New warning about drug induced heart attacks has been issued by the U.S. Food and Drug Administration (FDA). This warning concerns a popular antibiotic commonly known as a Z-Pak. Azithromycin, (Zithromax or Zmax), is usually prescribed to kill off an infection. Today, the FDA has issued a warning alerting health care professionals about a potential risk of cardiovascular death in patients prescribed this drug.
The FDA bulletin in part, warns that a Z-Pak may cause:
. . . abnormal changes in the electrical activity of the heart that may lead to a potentially fatal irregular heart rhythm. Patients at particular risk for developing this condition include those with known risk factors such as existing QT interval prolongation, low blood levels of potassium or magnesium, a slower than normal heart rate, or use of certain drugs used to treat abnormal heart rhythms, or arrhythmias.

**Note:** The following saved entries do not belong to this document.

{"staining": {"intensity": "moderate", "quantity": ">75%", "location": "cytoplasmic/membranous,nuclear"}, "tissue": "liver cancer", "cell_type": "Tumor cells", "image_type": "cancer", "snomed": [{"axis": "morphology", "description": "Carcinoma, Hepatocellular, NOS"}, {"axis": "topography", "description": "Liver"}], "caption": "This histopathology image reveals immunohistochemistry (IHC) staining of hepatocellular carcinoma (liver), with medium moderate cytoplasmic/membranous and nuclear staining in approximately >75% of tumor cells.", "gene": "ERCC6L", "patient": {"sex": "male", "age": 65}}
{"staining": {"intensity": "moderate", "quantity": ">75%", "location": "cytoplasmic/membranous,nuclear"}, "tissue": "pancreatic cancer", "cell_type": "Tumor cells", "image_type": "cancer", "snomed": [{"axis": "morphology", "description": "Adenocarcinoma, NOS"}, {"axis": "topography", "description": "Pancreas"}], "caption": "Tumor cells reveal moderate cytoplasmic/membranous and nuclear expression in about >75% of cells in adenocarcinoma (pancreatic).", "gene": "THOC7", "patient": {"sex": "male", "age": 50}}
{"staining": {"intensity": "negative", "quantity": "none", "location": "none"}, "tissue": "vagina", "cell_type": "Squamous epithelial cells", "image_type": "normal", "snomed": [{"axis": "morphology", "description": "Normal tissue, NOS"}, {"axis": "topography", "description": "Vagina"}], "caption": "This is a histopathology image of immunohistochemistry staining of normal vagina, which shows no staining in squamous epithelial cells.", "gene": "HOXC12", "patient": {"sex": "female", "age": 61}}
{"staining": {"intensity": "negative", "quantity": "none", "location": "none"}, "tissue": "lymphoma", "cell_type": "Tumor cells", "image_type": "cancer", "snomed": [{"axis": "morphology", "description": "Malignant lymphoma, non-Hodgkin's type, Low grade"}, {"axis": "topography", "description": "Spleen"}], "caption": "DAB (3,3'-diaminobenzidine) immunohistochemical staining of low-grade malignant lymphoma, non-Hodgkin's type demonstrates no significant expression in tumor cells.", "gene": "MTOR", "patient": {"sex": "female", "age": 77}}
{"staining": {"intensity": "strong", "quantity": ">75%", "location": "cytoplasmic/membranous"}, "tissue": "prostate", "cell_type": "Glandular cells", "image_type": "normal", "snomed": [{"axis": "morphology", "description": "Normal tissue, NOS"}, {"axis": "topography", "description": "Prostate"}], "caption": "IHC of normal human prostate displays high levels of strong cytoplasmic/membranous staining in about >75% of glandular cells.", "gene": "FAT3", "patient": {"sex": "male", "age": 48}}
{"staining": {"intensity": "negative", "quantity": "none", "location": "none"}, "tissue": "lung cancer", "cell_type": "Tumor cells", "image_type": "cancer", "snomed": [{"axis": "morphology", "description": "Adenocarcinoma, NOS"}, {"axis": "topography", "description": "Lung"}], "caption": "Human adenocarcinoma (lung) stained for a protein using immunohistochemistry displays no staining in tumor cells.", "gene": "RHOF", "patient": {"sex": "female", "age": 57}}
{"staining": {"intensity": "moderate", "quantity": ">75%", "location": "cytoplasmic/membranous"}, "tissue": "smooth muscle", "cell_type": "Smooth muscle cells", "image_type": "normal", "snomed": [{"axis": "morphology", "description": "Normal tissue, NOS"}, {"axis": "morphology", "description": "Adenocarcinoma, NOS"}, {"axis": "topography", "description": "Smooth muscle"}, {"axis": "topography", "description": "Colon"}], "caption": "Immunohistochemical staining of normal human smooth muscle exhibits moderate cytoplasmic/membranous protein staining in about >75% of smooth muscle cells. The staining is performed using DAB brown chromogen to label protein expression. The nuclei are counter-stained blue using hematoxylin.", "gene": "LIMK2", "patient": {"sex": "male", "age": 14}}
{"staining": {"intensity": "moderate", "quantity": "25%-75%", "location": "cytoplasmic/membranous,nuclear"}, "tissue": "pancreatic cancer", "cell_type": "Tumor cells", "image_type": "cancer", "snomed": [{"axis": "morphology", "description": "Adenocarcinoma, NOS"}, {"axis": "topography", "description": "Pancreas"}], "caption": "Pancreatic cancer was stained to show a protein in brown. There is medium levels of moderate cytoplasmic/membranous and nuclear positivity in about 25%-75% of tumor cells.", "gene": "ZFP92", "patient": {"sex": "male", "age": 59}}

The FDA based this bulletin on information reported in the New England Journal of Medicine (NEJM) study that reported an increase in cardiovascular deaths in patients taking a 5-day course of azithromycin (Zithromax) compared to patients treated with other antibiotics or no drug. On May 17, 2012 the FDA issued a statement concerning their awareness of this study.
Additionally the bulletin urges health care professionals to take into consideration the risk of fatal heart rhythms before prescribing this drug to patients who may be at risk of heart attack.
The azithromycin drug labels have been updated by the FDA to strengthen the Warnings and Precautions section with the new information regarding the risk of cardiovascular deaths.
The FDA will continue to update health care professionals and the public with additional information as it becomes available.